Więcej o grze Legii mówi się o zachowaniach Feio. Latem podpadł, wystawiając środkowe palce do kibiców Broendby Kopenhaga, za co został ukarany. Wdał się w pyskówkę na konferencji prasowej z Tomaszem Sokołowskim, który przyznał, że nie widzi realizacji założeń taktycznych i prosił trenera o wyjaśnienie. Lekceważąco wypowiadał się o prezesie Rakowa, Piotrze Obidzińskim, dopytując sarkastycznie, kim on jest. Wciąż za Portugalczykiem ciągnie się łatka wybuchowego i nieobliczalnego za zdarzenia z pracy w Motorze Lublin.
Pojawiały się doniesienia, że można oczekiwać zwolnienia Goncalo Feio, ale według Piotra Koźmińskiego z goal.pl trener ma bardzo duże poparcie w szatni Legii. Ale sposób gry i brak zwycięstw z najpoważniejszymi rywalami w kraju ma prawo oburzać fanów oraz legendy klubu.
Leszek Pisz, legenda Legii, na razie nie uważa, by Feio był wart zapamiętana za swój warsztat trenerski i rozwiązania taktyczne.

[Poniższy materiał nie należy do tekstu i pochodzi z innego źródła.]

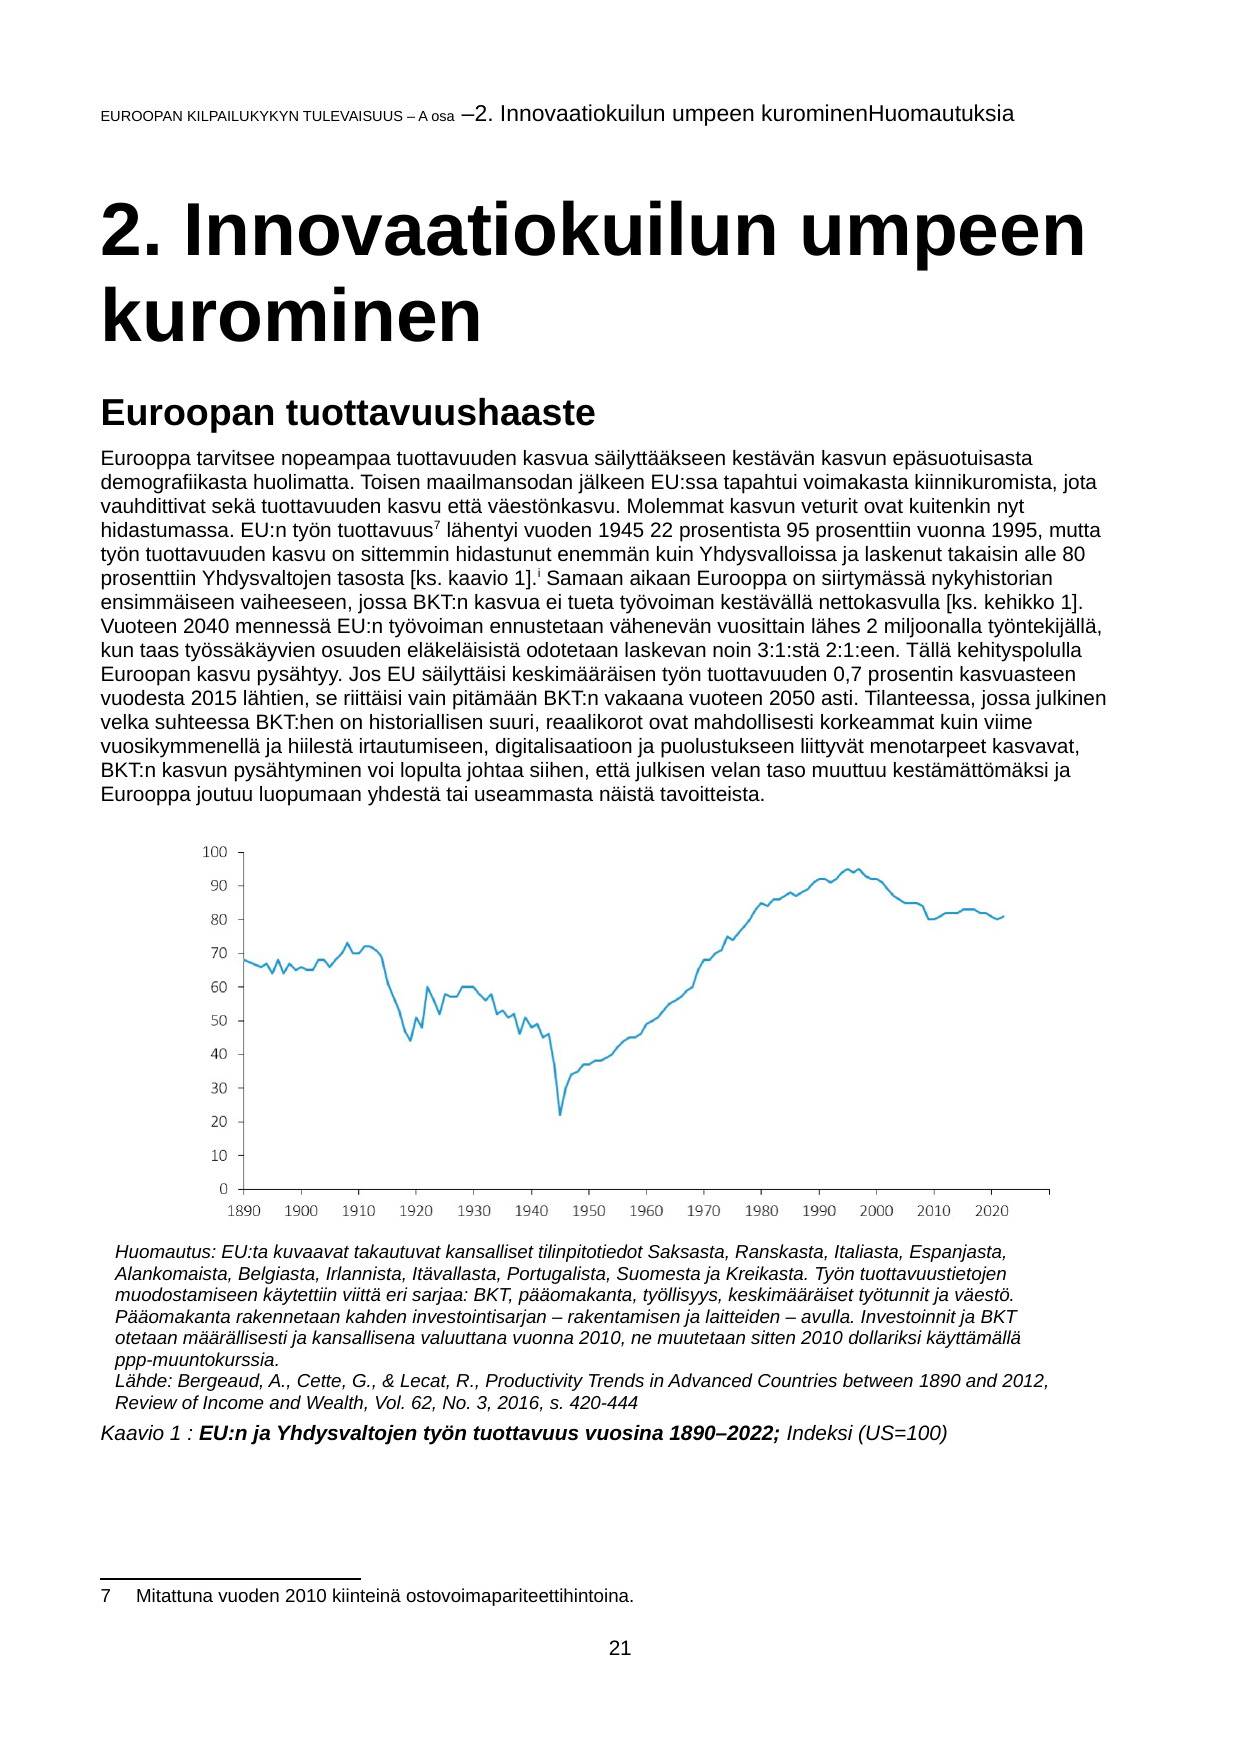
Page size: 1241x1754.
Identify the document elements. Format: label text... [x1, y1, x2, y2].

Bardziej pamięta go z incydentów w Motorze. W rozmowie z Mateuszem Borkiem dla „Kanału Sportowego” nazwał Portugalczyka „jakimś awanturnikiem”.
– Futbol prezentowany przez Legię jest nie za bardzo ciekawy, nie jest za bardzo widowiskowy. Widać to po wynikach. Ale pomijając je, to chciałbym, żeby Legia grała ładnie i skutecznie – stwierdził.
Gwiazda Legii lat 90. nie za bardzo kojarzy nazwiska dzisiejszych piłkarzy stołecznych, szczególnie tych zagranicznych. Uważa, że grają dziś nieatrakcyjny futbol, bez polotu. – Nie znam zawodników. Jędrzejczyk i reszta zagranicznych. Mało mówią mi nazwiska i to, co robią. Nie ekscytuję się tym za bardzo, bo nie raz po prostu nie ma na co patrzeć – ocenił.
W sobotę Legia Warszawa zagra u siebie z Górnikiem Zabrze. Jeśli chce utrzymać kontakt z czołówką, to musi wygrać. W tej chwili zajmuje ósme miejsce w tabeli z 14 punktami po dziewięciu kolejkach.